Pothula Vigneswara Rao spearheaded the Dalit Mala Mahanadu movement in Andhra Pradesh to fight against the categorisation of Scheduled Castes into A, B, C, D groups.

==Mala Mahanadu Movement==

The 20 per cent Dalit population of Andhra Pradesh was a traditional vote-bank for the Indian National Congress party since the Independence of India in 1947. In 1998, Chandrababu Naidu of the Telugu Desam Party felt that this support needed to be split if he was to establish his party strongly in the state. Sowing the seeds of separate reservations benefits, Naidu enticed the Madigas with separation of welfare, seats in educational institutions and reservation. He brought in a former naxalite, Manda Krishna Madiga to superhead the MRPS movement for the categorisation of Scheduled Castes into A, B, C, D groups. The then Chandrababu Naidu government classified 59 sub-castes in four groups according to their population and allocated their share. Thus, 12 castes in group A got 1 per cent, Madigas and 17 other castes in group B got 7 per cent, Malas and 24 others in group C got 6 per cent and four castes in group D got 1 per cent.

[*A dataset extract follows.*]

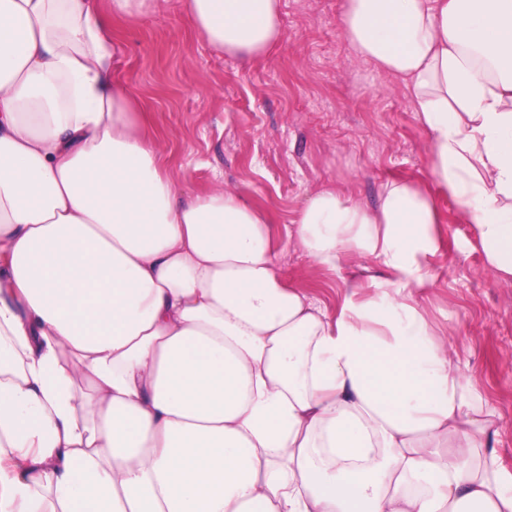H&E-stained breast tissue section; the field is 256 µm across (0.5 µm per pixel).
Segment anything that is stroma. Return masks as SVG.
<instances>
[{"mask_svg": "<svg viewBox=\"0 0 512 512\" xmlns=\"http://www.w3.org/2000/svg\"><path fill=\"white\" fill-rule=\"evenodd\" d=\"M341 0H282L280 41L244 64L212 50L181 19L179 0L119 26L115 76L140 100L174 177L196 191L221 186L272 218L282 275L336 312L358 264L319 269L286 252V228L306 195L334 184L373 204L391 178L430 182L428 135L400 85L354 55ZM444 250L422 303L457 348L464 377L501 414L495 446L512 470V287L476 249L477 230L440 196Z\"/></svg>", "mask_w": 512, "mask_h": 512, "instance_id": "obj_1", "label": "stroma"}]
</instances>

Malas now have to limit their share to only 6% out of 15%, this has led to a wide resentment among Malas. Rao opposed former Andhra Pradesh chief minister Chandrababu Naidu's division of scheduled castes in the state into sub-groups. He was dismissed from service for opposing the Naidu government's divisive politics. Rao later formed the Mala Mahanadu and led the caste consolidation of the Malas, a numerically significant and educated community.

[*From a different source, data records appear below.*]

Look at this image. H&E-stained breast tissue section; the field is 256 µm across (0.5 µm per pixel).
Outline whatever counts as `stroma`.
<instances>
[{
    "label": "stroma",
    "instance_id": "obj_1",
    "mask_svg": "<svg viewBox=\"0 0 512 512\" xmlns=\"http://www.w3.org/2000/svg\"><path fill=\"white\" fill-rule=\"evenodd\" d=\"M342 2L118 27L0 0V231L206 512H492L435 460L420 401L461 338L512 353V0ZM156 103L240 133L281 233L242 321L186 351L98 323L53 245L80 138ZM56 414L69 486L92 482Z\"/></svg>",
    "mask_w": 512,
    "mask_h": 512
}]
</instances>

The Mala Mahanadu's fight against classification of SCs began in 1997 when it first contested a GO issued by the Chandrababu Naidu government. When the High Court struck down the GO, the government promulgated an ordinance which was later enacted by the Assembly. A five-member bench of the High Court upheld the legislation. In 2001, Mala Mahanadu went to the Supreme Court the movement knocked the doors of the courts and a five-judge Constitution bench of the Supreme Court on Friday 7 November 2004 unanimously decided in the E V Chinnaiah vs State of A P case that such a micro-classification of scheduled castes into sub-groups was unconstitutional. The court said untouchability being the sole criterion, further classification of scheduled castes violated Articles 14, 15 and 16 of the Constitution. It thereby affected the basic structure of the Constitution.

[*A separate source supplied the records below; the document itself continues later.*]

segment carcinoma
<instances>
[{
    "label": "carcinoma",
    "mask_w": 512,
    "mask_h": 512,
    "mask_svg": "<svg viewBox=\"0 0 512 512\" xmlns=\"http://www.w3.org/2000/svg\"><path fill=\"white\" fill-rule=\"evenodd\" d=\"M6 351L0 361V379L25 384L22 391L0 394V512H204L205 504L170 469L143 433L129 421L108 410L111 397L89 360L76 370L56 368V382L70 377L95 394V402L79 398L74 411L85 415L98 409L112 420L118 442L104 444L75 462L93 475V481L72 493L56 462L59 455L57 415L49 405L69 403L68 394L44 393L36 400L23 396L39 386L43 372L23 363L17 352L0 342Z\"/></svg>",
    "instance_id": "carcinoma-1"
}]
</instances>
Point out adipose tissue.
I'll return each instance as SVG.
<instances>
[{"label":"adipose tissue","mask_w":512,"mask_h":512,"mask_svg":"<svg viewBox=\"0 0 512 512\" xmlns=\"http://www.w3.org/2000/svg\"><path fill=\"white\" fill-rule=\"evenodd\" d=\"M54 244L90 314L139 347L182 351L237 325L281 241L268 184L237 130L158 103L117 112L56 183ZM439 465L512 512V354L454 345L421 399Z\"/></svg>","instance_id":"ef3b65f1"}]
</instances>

The Supreme Court struck down the order in 2004.

==Unity among Malas and Madigas==

The agitation by Madigas had created deep divisions between the Mala and Madiga dominant castes over the issue. Rao has always advocated for the unity among Malas and Madigas. He appealed to Madigas, the largest SC group that had waged a long-drawn struggle for categorisation, to put behind their differences and join hands to fight for the larger cause of empowerment of SCs.

==Death==
Rao died of a heart attack in New Delhi on 22 December 2005. He was in New Delhi to meet several party leaders to fight against the categorisation of Scheduled Castes into A, B, C, D groups. He died at the age of 56 and was cremated according to Hindu customs. He is survived by wife and two daughters. His wife Prameela Devi contested on a PRP ticket for Amalapuram Lok Sabha constituency but lost.